*Problem set*
**A.** In the breast ultrasound adapter text, rewrite the part that opens with the words containing "FIG. 14 illustrates" and closes with "be externally supported.", substituting "mechanical guide" for each "mechanical translator".
**B.** In the breast ultrasound adapter text, what is the integrated audio speaker 1410 coupled to?

** Opening Given text block **

FIG. 14 illustrates a breast ultrasound adapter 1402 having additional features in accordance with a preferred embodiment that, in conjunction with a mechanical probe translation assembly, forms a semi-automatic breast ultrasound scanning device 1400. Breast ultrasound adapter 1402 comprises an integrated audio speaker 1410 coupled to an electrical source 1412 for use in vibrational resonance applications. The apparatus of FIG. 14 also comprises a conceptual diagram of an ultrasound probe 1404 as it is guided by a mechanical translator 1406, for example by means of a slot 1408. Advantageously, the probe position may be sensed by mechanical transducers instead of position sensors as required in the embodiment of FIG. 13, supra. The mechanical translator may be affixed to the frame of the breast ultrasound adapter 1402, or may alternatively be externally supported.

** Closing Given text block **
** Opening Record excerpts block **

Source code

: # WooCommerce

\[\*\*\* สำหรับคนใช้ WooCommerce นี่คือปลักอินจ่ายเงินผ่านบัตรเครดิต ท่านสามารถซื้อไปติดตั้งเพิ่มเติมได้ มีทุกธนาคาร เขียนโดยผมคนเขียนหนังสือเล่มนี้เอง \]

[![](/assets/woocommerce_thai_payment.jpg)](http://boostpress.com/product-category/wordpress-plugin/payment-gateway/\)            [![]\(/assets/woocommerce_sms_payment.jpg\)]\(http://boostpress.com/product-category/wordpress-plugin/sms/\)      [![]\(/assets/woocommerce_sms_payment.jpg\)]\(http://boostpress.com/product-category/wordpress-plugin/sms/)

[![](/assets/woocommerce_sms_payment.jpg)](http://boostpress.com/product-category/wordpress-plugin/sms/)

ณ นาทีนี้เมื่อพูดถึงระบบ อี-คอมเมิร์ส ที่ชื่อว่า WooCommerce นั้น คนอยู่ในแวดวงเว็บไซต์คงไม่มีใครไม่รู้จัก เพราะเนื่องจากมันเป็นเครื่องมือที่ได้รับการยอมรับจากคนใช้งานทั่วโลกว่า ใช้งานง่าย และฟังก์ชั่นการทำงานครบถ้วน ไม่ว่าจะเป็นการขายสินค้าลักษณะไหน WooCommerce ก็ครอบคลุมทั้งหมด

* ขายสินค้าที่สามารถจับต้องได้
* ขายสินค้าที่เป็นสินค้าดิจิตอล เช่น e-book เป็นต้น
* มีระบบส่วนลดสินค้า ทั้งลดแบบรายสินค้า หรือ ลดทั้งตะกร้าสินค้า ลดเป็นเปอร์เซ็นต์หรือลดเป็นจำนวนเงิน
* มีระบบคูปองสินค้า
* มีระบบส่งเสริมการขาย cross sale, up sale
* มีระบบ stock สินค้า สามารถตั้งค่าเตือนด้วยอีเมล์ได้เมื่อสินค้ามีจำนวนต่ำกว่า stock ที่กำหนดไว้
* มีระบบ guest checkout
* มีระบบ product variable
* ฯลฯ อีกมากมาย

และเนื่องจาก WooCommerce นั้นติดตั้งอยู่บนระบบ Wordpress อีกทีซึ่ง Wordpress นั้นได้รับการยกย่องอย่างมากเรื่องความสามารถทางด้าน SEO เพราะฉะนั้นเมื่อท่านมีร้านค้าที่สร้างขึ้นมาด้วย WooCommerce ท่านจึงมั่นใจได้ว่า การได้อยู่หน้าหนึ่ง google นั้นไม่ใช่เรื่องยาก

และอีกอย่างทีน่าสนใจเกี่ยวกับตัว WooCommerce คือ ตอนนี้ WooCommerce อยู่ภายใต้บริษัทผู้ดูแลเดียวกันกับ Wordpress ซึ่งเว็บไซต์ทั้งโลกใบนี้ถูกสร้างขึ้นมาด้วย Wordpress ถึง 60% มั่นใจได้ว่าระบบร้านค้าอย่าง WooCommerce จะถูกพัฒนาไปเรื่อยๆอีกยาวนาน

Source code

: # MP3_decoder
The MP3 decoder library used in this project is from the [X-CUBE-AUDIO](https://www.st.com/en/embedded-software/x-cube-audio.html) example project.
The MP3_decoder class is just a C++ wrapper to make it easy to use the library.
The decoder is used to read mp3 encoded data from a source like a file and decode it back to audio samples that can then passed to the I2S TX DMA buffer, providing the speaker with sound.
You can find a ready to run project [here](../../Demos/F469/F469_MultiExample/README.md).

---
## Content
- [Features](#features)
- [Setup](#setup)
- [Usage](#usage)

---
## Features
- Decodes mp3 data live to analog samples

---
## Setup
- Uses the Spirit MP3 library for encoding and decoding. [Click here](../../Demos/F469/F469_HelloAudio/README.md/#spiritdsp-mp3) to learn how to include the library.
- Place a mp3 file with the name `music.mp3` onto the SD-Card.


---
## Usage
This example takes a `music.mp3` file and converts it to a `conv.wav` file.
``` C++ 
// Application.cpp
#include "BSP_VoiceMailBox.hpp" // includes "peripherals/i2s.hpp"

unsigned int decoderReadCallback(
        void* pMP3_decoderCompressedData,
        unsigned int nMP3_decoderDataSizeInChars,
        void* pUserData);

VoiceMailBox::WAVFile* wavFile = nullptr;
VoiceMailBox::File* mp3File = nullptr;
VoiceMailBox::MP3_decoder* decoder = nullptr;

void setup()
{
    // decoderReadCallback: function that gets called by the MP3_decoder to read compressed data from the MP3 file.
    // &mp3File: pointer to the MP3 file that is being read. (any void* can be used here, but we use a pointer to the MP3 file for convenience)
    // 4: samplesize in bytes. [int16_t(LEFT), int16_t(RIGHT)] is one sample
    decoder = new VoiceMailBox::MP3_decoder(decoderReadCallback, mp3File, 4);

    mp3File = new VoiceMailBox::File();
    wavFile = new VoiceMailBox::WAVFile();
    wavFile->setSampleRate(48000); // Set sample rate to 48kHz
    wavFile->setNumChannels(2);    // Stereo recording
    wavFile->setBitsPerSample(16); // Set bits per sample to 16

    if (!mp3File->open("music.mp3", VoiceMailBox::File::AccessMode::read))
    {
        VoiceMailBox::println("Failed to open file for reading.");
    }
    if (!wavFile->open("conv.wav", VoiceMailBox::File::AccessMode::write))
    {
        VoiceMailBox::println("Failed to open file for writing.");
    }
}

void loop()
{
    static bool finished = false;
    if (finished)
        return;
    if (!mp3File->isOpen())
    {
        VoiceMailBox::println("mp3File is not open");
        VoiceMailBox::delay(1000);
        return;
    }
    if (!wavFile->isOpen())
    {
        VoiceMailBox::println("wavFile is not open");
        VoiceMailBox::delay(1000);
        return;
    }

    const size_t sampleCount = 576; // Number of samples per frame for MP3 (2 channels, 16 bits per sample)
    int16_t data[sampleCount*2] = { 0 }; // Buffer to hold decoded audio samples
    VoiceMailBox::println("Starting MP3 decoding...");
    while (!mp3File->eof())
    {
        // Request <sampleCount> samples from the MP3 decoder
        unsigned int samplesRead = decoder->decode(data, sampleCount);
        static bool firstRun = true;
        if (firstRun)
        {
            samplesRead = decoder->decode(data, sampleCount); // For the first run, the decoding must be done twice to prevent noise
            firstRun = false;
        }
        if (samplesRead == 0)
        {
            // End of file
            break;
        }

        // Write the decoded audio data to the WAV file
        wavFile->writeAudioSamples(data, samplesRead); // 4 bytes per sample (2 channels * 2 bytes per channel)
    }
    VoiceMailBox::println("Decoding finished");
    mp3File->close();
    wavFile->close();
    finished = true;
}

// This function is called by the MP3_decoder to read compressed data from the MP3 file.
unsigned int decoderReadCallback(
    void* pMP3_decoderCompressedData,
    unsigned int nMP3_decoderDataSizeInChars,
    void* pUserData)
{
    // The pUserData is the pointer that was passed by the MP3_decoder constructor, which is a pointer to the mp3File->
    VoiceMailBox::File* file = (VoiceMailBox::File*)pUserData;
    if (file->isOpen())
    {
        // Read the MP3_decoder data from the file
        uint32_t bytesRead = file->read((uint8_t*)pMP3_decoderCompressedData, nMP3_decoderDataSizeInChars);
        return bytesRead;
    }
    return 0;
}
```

** Closing Record excerpts block **

*List of solutions*
**A.**
FIG. 14 illustrates a breast ultrasound adapter 1402 having additional features in accordance with a preferred embodiment that, in conjunction with a mechanical probe translation assembly, forms a semi-automatic breast ultrasound scanning device 1400. Breast ultrasound adapter 1402 comprises an integrated audio speaker 1410 coupled to an electrical source 1412 for use in vibrational resonance applications. The apparatus of FIG. 14 also comprises a conceptual diagram of an ultrasound probe 1404 as it is guided by a mechanical guide 1406, for example by means of a slot 1408. Advantageously, the probe position may be sensed by mechanical transducers instead of position sensors as required in the embodiment of FIG. 13, supra. The mechanical guide may be affixed to the frame of the breast ultrasound adapter 1402, or may alternatively be externally supported.

**B.** An electrical source 1412.